→ **Source material**:
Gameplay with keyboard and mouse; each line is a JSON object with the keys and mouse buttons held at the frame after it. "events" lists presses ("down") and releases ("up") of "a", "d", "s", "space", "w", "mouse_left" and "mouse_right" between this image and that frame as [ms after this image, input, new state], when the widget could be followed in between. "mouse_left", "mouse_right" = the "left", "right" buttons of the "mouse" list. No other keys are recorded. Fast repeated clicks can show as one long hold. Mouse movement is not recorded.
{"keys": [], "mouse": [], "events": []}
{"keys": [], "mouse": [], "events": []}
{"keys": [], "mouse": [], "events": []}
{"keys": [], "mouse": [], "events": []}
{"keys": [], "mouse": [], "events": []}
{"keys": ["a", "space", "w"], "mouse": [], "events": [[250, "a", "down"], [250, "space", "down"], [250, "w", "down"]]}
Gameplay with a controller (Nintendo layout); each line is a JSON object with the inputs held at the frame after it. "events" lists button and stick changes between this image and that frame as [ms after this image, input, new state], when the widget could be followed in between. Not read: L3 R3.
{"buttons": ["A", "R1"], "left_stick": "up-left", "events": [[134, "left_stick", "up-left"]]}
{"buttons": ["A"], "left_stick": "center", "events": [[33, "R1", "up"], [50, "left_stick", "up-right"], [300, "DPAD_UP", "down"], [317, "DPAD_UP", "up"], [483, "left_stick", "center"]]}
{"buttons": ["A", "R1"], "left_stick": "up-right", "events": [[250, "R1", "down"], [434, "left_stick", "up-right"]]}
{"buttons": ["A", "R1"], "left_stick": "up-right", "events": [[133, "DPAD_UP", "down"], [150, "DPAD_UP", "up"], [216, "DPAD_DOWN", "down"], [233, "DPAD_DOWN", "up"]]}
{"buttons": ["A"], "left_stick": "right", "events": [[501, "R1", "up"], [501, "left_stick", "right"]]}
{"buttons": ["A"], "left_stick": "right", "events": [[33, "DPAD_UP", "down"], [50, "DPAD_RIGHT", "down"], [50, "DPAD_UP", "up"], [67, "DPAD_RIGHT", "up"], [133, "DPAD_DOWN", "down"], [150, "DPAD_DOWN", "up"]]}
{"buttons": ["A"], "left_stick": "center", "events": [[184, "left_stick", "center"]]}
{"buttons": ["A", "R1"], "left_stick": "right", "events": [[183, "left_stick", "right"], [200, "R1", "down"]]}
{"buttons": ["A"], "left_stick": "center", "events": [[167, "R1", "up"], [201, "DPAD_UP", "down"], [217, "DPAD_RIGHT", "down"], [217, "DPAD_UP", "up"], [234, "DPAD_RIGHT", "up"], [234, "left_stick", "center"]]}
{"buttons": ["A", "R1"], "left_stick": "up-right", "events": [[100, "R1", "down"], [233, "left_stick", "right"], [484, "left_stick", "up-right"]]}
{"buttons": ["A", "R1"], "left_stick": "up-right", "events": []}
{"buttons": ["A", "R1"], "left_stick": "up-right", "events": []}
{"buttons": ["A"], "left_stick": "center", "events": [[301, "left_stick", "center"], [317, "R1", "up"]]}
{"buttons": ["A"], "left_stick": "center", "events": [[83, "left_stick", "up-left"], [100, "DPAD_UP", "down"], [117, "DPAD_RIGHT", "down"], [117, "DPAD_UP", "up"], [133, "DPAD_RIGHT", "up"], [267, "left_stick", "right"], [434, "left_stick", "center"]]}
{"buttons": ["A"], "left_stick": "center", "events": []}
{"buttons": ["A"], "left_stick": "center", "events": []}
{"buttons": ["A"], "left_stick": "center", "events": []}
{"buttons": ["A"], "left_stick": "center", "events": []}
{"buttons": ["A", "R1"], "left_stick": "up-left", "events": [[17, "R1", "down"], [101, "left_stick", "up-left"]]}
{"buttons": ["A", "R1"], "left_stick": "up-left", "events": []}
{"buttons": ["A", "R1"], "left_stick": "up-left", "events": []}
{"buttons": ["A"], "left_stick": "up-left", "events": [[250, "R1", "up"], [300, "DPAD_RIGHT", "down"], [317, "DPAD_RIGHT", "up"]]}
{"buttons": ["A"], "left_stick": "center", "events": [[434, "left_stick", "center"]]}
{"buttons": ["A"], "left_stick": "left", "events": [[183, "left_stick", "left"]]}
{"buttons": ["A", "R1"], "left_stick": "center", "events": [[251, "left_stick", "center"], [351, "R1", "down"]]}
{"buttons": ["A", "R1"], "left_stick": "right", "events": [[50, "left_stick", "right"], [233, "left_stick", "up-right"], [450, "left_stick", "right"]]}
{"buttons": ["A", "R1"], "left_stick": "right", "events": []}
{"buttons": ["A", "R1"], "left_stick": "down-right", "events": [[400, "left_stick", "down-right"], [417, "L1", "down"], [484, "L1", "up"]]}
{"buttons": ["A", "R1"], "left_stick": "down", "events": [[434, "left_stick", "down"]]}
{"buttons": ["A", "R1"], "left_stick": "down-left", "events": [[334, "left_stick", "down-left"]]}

→ **What this task involves**: The expected response reproduces all of the data precisely.

→ **Answer to this problem**:
Gameplay with keyboard and mouse; each line is a JSON object with the keys and mouse buttons held at the frame after it. "events" lists presses ("down") and releases ("up") of "a", "d", "s", "space", "w", "mouse_left" and "mouse_right" between this image and that frame as [ms after this image, input, new state], when the widget could be followed in between. "mouse_left", "mouse_right" = the "left", "right" buttons of the "mouse" list. No other keys are recorded. Fast repeated clicks can show as one long hold. Mouse movement is not recorded.
{"keys": [], "mouse": [], "events": []}
{"keys": [], "mouse": [], "events": []}
{"keys": [], "mouse": [], "events": []}
{"keys": [], "mouse": [], "events": []}
{"keys": [], "mouse": [], "events": []}
{"keys": ["a", "space", "w"], "mouse": [], "events": [[250, "a", "down"], [250, "space", "down"], [250, "w", "down"]]}
Gameplay with a controller (Nintendo layout); each line is a JSON object with the inputs held at the frame after it. "events" lists button and stick changes between this image and that frame as [ms after this image, input, new state], when the widget could be followed in between. Not read: L3 R3.
{"buttons": ["A", "R1"], "left_stick": "up-left", "events": [[134, "left_stick", "up-left"]]}
{"buttons": ["A"], "left_stick": "center", "events": [[33, "R1", "up"], [50, "left_stick", "up-right"], [300, "DPAD_UP", "down"], [317, "DPAD_UP", "up"], [483, "left_stick", "center"]]}
{"buttons": ["A", "R1"], "left_stick": "up-right", "events": [[250, "R1", "down"], [434, "left_stick", "up-right"]]}
{"buttons": ["A", "R1"], "left_stick": "up-right", "events": [[133, "DPAD_UP", "down"], [150, "DPAD_UP", "up"], [216, "DPAD_DOWN", "down"], [233, "DPAD_DOWN", "up"]]}
{"buttons": ["A"], "left_stick": "right", "events": [[501, "R1", "up"], [501, "left_stick", "right"]]}
{"buttons": ["A"], "left_stick": "right", "events": [[33, "DPAD_UP", "down"], [50, "DPAD_RIGHT", "down"], [50, "DPAD_UP", "up"], [67, "DPAD_RIGHT", "up"], [133, "DPAD_DOWN", "down"], [150, "DPAD_DOWN", "up"]]}
{"buttons": ["A"], "left_stick": "center", "events": [[184, "left_stick", "center"]]}
{"buttons": ["A", "R1"], "left_stick": "right", "events": [[183, "left_stick", "right"], [200, "R1", "down"]]}
{"buttons": ["A"], "left_stick": "center", "events": [[167, "R1", "up"], [201, "DPAD_UP", "down"], [217, "DPAD_RIGHT", "down"], [217, "DPAD_UP", "up"], [234, "DPAD_RIGHT", "up"], [234, "left_stick", "center"]]}
{"buttons": ["A", "R1"], "left_stick": "up-right", "events": [[100, "R1", "down"], [233, "left_stick", "right"], [484, "left_stick", "up-right"]]}
{"buttons": ["A", "R1"], "left_stick": "up-right", "events": []}
{"buttons": ["A", "R1"], "left_stick": "up-right", "events": []}
{"buttons": ["A"], "left_stick": "center", "events": [[301, "left_stick", "center"], [317, "R1", "up"]]}
{"buttons": ["A"], "left_stick": "center", "events": [[83, "left_stick", "up-left"], [100, "DPAD_UP", "down"], [117, "DPAD_RIGHT", "down"], [117, "DPAD_UP", "up"], [133, "DPAD_RIGHT", "up"], [267, "left_stick", "right"], [434, "left_stick", "center"]]}
{"buttons": ["A"], "left_stick": "center", "events": []}
{"buttons": ["A"], "left_stick": "center", "events": []}
{"buttons": ["A"], "left_stick": "center", "events": []}
{"buttons": ["A"], "left_stick": "center", "events": []}
{"buttons": ["A", "R1"], "left_stick": "up-left", "events": [[17, "R1", "down"], [101, "left_stick", "up-left"]]}
{"buttons": ["A", "R1"], "left_stick": "up-left", "events": []}
{"buttons": ["A", "R1"], "left_stick": "up-left", "events": []}
{"buttons": ["A"], "left_stick": "up-left", "events": [[250, "R1", "up"], [300, "DPAD_RIGHT", "down"], [317, "DPAD_RIGHT", "up"]]}
{"buttons": ["A"], "left_stick": "center", "events": [[434, "left_stick", "center"]]}
{"buttons": ["A"], "left_stick": "left", "events": [[183, "left_stick", "left"]]}
{"buttons": ["A", "R1"], "left_stick": "center", "events": [[251, "left_stick", "center"], [351, "R1", "down"]]}
{"buttons": ["A", "R1"], "left_stick": "right", "events": [[50, "left_stick", "right"], [233, "left_stick", "up-right"], [450, "left_stick", "right"]]}
{"buttons": ["A", "R1"], "left_stick": "right", "events": []}
{"buttons": ["A", "R1"], "left_stick": "down-right", "events": [[400, "left_stick", "down-right"], [417, "L1", "down"], [484, "L1", "up"]]}
{"buttons": ["A", "R1"], "left_stick": "down", "events": [[434, "left_stick", "down"]]}
{"buttons": ["A", "R1"], "left_stick": "down-left", "events": [[334, "left_stick", "down-left"]]}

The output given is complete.